Advantage: The herpetologist.

Plus all this I'm learning about snakes!

My son, following in my footsteps. I studied snakes in college -- Political Science.

Thursday, January 21, 2010

Funny thing I heard today:

Erstwhile Republican, now Democrat, Arlen Spector asks Rep. Michele Bachmann (R-Minn.)to state what she stands for!

Read the story and the audio here.

There is more, he tells her to "act like a lady."

If only we knew where dear Arlen stands.

He's up for re-election. Its widely understood that he needs years 31 - 36 in the Senate in order to accomplish something for the people, besides the "single bullet theory."

Did I mention he was a Democrat before he was a Republican, now Democrat again?

Wednesday, January 20, 2010

In the business of information, truth raises to the top. It may take time, and the sitting champ will fight back, but time is on the side of the more honest contender.

I read that a long time ago, and have believed it ever since.

I had a short conversation a few weeks ago, political conversations with the duration of short require focused generalizations, when my colleague quipped that he doesn't listen to a certain news station.

"They have an agenda," he said.

I appreciated his concern for fair and balanced journalism, but as the news station he shuns is the ratings leader now a days, I dropped my opening line on him.

That is all.

Oddly, today I viewed a number of news sites, wanting to see the coverage on the Brown win in Massachusetts.

The ratings leader had a story on the victory, even an image on the front page of the smiling victor.

The news site preferred by my friend on guard against agendas had a story of the loser's faulty campaign and a story on the first year of the Obama Administration. Nothing on the Brown triumph! No kidding.

You know what, my friend never seen that clip of Brown rebuking the debate moderator about the seat not being the Kennedy's nor the Democrat Party.

Should I let him know who won last night? I hate to come off as a Republican mouth piece. . . .

Tuesday, January 19, 2010

Could we be seeing the beginnings of a movement to "traditionalize" certain seats of Congress?

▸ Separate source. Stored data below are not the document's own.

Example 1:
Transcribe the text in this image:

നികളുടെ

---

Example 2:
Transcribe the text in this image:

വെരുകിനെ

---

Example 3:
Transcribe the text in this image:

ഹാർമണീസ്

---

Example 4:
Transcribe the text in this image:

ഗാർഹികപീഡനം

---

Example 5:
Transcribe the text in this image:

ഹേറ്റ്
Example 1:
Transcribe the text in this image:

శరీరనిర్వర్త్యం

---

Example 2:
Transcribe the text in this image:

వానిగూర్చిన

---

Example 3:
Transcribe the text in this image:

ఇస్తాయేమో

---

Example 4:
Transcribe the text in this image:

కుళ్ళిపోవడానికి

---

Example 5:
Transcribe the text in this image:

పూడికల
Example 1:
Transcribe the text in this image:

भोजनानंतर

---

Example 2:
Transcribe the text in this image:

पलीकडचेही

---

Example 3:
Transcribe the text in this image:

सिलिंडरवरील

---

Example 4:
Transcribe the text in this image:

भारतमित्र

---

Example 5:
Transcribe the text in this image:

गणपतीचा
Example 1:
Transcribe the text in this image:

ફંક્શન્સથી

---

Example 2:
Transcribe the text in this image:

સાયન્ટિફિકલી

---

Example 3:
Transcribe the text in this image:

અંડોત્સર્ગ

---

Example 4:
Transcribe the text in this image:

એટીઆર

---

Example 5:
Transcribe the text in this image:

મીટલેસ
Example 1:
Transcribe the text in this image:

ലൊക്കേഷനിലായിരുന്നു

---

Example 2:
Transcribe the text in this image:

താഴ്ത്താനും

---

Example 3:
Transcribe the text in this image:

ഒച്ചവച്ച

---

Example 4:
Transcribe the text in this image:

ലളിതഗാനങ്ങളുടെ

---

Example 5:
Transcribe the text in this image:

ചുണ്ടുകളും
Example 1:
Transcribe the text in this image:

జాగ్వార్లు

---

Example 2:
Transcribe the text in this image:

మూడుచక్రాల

What I'm talking about is that I've read and heard, over the last few times a Democrat seat went open, is a notion that it was someones seat, so only someone with those sames views is appropriate for it.

Like only a liberal and a health care proponent is worthy of the seat in Massachusetts.

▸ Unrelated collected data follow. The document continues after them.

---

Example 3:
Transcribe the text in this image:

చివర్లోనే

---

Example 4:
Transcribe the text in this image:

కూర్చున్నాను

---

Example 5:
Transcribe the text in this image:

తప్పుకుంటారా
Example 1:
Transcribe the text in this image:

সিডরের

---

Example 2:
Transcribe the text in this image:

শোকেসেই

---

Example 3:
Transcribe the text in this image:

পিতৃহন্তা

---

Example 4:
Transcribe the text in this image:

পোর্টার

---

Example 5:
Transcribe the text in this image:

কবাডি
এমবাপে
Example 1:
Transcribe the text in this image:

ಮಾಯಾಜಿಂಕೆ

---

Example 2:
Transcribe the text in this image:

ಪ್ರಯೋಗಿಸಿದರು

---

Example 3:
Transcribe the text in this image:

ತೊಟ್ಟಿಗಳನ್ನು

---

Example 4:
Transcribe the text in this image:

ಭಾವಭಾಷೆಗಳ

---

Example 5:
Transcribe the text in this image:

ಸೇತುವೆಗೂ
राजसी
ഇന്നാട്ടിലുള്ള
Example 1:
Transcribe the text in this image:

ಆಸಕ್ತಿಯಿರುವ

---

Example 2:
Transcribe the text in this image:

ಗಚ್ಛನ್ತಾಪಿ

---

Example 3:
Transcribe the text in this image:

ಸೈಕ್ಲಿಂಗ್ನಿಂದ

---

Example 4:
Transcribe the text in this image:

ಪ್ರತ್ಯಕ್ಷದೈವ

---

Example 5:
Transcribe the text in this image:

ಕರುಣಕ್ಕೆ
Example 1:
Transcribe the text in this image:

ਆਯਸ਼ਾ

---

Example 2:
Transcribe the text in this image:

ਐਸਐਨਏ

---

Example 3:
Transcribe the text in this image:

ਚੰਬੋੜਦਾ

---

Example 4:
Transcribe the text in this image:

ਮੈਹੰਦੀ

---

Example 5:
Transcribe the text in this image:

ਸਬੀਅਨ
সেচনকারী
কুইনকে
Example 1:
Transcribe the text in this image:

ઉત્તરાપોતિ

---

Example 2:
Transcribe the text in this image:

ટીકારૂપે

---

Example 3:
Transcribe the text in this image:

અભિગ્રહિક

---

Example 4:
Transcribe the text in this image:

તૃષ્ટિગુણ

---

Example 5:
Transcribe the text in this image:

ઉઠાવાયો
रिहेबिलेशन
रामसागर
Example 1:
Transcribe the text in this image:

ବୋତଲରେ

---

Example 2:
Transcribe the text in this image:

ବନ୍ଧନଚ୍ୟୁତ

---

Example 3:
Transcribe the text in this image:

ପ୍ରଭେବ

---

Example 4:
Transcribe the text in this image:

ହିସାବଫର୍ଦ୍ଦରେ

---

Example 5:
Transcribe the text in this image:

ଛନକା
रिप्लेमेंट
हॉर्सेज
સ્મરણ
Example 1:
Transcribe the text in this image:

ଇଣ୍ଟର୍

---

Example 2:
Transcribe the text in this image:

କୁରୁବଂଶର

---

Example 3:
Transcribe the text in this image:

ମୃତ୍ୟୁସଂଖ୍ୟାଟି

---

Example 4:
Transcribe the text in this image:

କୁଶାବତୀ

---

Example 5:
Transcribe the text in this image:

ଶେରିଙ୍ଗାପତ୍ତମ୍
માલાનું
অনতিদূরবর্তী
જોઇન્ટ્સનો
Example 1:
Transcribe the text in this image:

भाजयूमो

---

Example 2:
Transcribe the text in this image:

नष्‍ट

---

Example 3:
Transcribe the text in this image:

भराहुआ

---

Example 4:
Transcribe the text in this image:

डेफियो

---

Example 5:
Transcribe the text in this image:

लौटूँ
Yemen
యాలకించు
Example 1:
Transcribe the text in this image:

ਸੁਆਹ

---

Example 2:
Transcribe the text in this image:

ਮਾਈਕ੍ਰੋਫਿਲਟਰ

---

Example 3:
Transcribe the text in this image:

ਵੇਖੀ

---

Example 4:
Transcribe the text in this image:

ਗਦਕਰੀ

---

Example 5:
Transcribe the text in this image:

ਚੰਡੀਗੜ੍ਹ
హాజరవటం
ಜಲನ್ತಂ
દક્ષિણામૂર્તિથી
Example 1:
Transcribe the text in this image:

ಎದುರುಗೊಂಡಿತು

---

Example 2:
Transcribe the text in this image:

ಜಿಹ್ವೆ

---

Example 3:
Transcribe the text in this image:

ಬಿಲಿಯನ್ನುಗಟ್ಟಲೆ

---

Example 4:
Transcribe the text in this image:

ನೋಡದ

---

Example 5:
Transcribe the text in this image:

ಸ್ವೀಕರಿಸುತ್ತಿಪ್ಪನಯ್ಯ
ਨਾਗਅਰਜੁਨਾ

It's not said outright, implied little more, but the language by the pundits and the candidates assume the sale.

It gives me pause, I think, could the long view be that of a large number of seats in Congress entitled on a tradition?

Sunday, January 10, 2010

New Year, New Focus

Just read Beck's "Common Sense". In general I like this book better than Levin's "Lyberty and Tyranny". The argument differ slightly, but the conclusions are the same. That we are on the wrong path as a nation is fairly self-evident, the degree to which the cancer is pervasive is unsettled and unsettling in any event.

A must read, a call to action.

I especially love the notion that to dismiss third party voting as a waste implies that we can't do any better than what we got. Heaven forbid.